* **Given passage**
----

I am confused by grand mean scaling in fMRI analysis (i.e., linear model of task-based design) and hoping that someone can clarify and/or point me to a reference. Grand mean scaling is the practice of dividing the timeseries of all voxels within a run by a single number, where that single number is the average of those timeseries. The result is then often multiplied by a number like 100. The main reason for grand mean scaling that I am familiar with is that, since the raw signal varies from run to run, grand mean scaling avoids bias in comparisons of regression coefficients across runs by standardizing the units of those coefficients across runs. For example, if run two has a ‘generally higher’ signal than run one, grand mean scaling both of them will allow the regression coefficients from models fit to each run to be comparable.

However, isn’t it the case that this only makes sense when ‘generally higher’ means something very specific? It can’t just mean that the average signal is higher, because if that were the case then including a run-wise intercept would account for the differences. Instead, it seems like grand mean scaling carries the assumption that both the magnitude of the signal (e.g., the BOLD response to a stimulus) and the noise vary linearly with the mean of the signal.

So, I have two questions

- Is it correct that the validity of grand mean scaling rests on the assumption that both signal and noise are linearly related to the average BOLD signal?
- Is there a reference for 1?

Thanks

----

* **Work instruction**
Copy the part of the post on grand mean scaling that begins with "However, isn’t it" and stops after "of the signal.". The listing that comes next is separate material with no connection to the post on grand mean scaling.

* **Data**
----

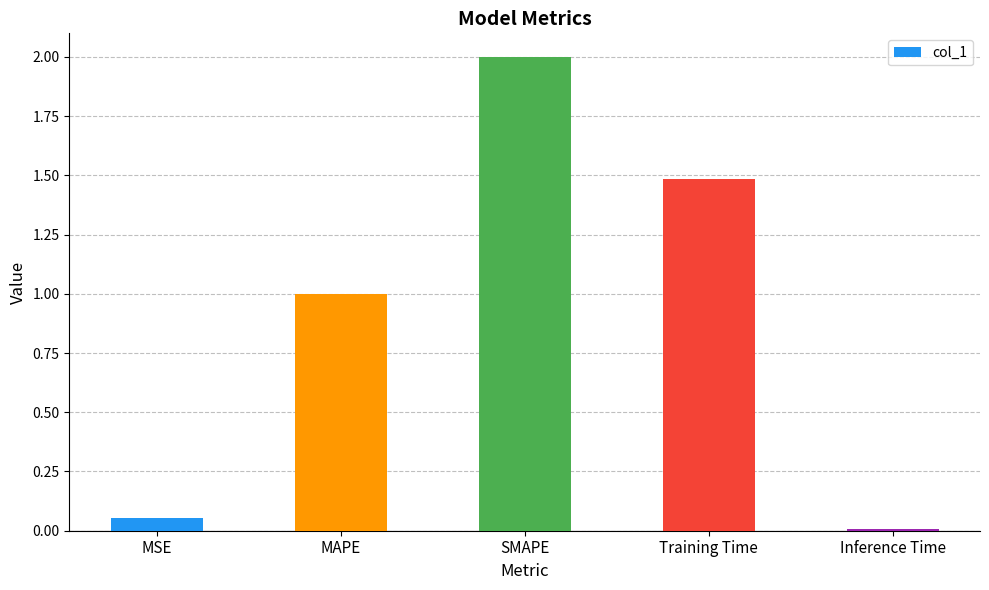

What is the label of the 1st bar from the right?

Inference Time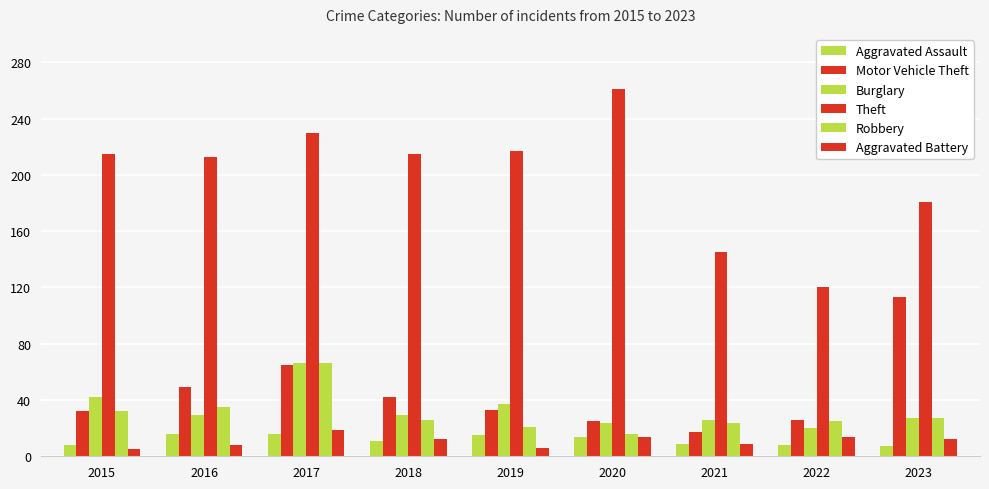

How many values in the Burglary series are below 29?

4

----

* **Response to the exercise**
However, isn’t it the case that this only makes sense when ‘generally higher’ means something very specific? It can’t just mean that the average signal is higher, because if that were the case then including a run-wise intercept would account for the differences. Instead, it seems like grand mean scaling carries the assumption that both the magnitude of the signal (e.g., the BOLD response to a stimulus) and the noise vary linearly with the mean of the signal.